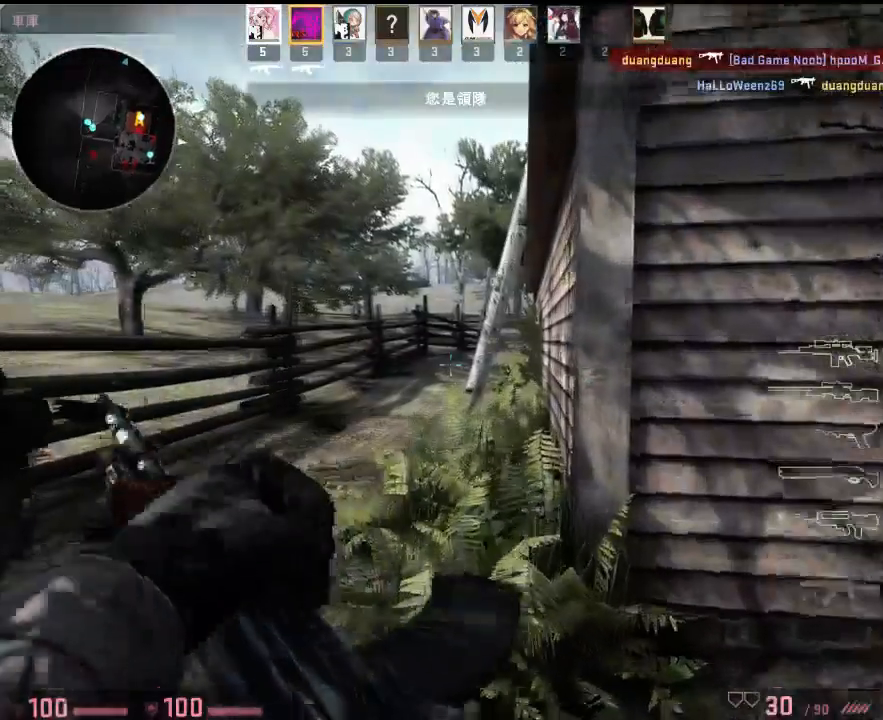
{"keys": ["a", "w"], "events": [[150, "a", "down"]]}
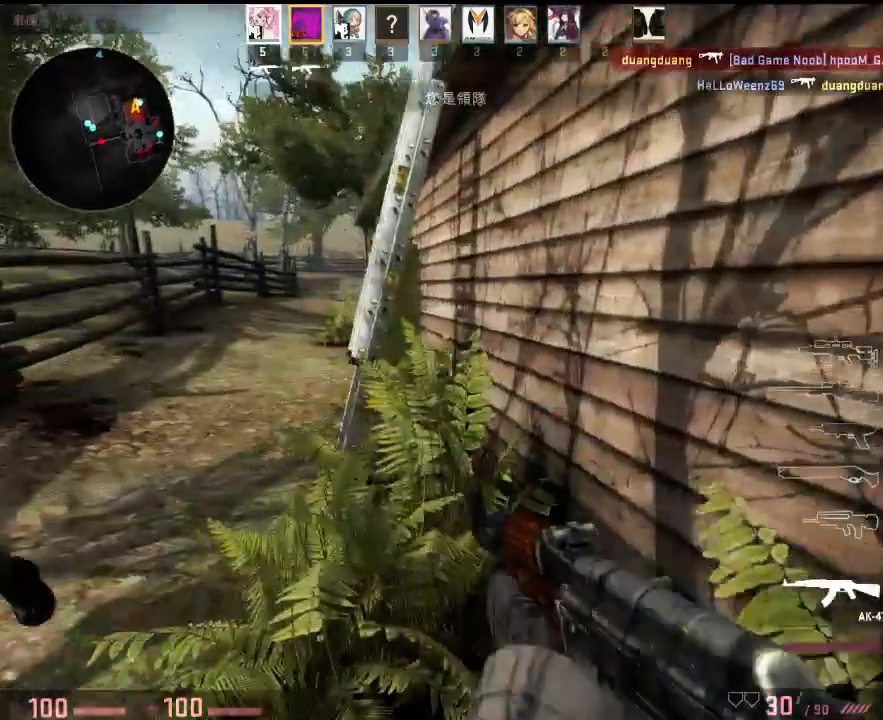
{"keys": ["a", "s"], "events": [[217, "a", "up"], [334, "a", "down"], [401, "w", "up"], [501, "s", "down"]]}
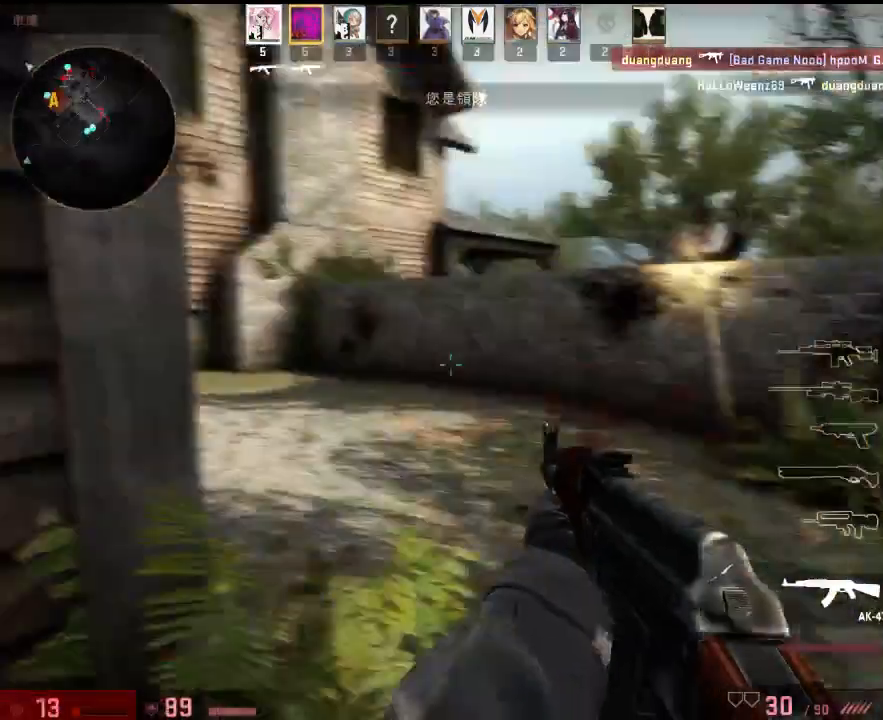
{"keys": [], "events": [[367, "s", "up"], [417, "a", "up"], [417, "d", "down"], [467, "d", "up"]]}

...

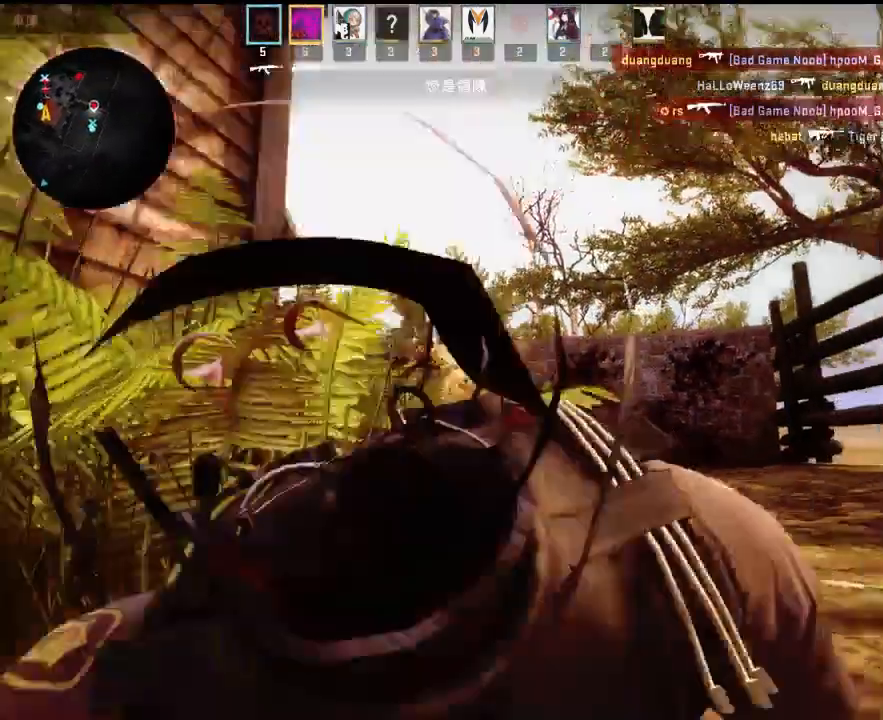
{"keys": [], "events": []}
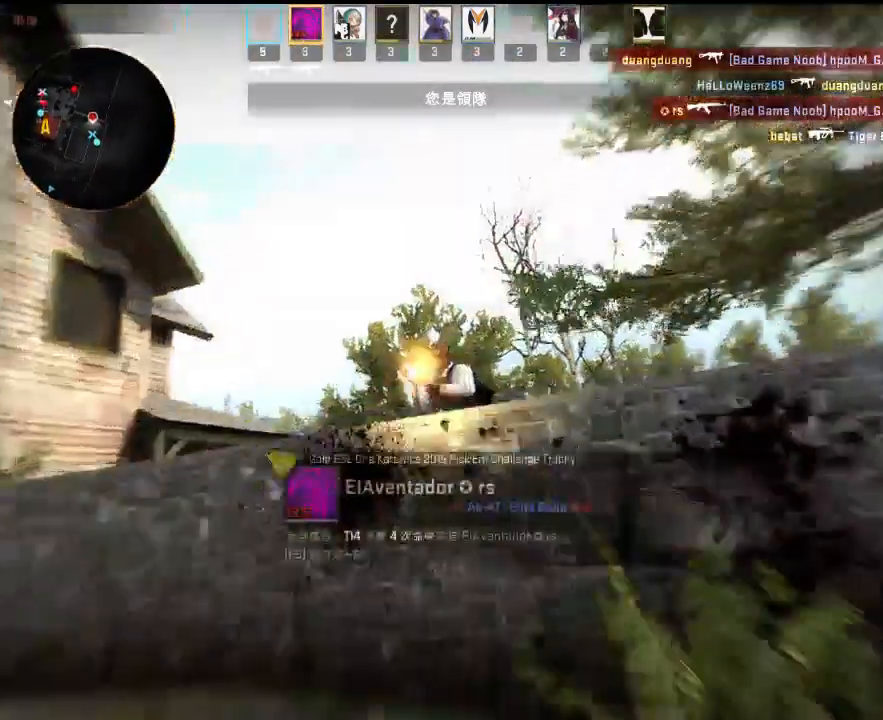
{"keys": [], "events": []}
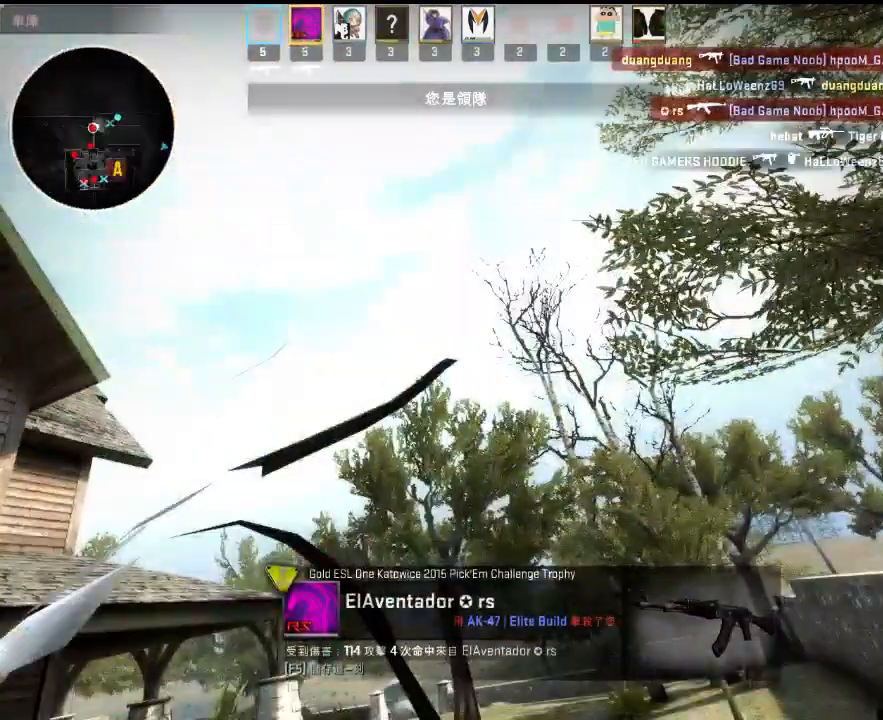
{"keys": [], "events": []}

--

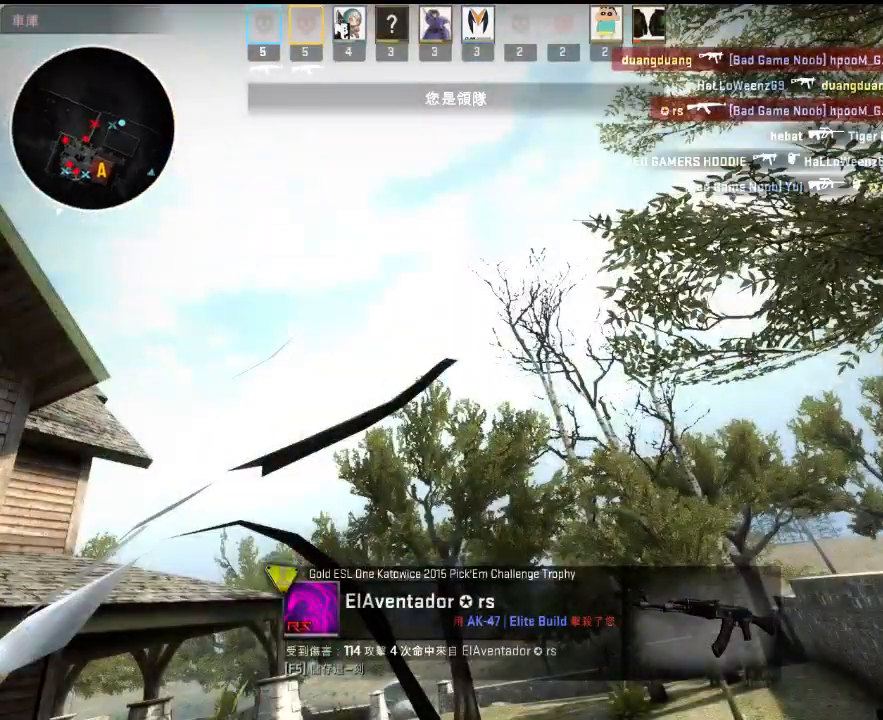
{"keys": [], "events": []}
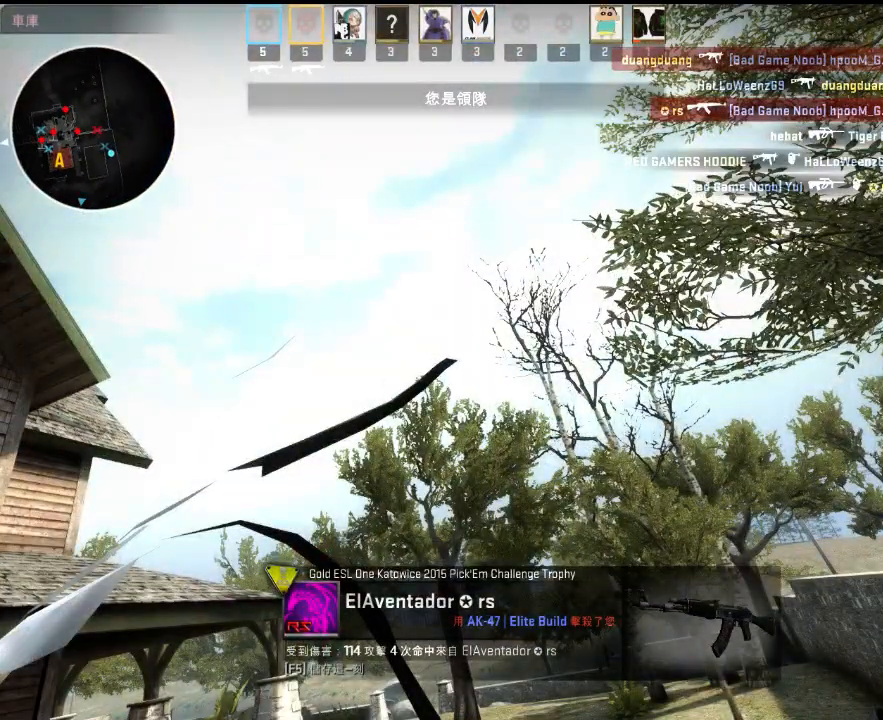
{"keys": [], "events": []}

§ Aim of the task
Among the lines above, find the ones containing "down" and copy them.

§ Written answer
{"keys": ["a", "w"], "events": [[150, "a", "down"]]}
{"keys": ["a", "s"], "events": [[217, "a", "up"], [334, "a", "down"], [401, "w", "up"], [501, "s", "down"]]}
{"keys": [], "events": [[367, "s", "up"], [417, "a", "up"], [417, "d", "down"], [467, "d", "up"]]}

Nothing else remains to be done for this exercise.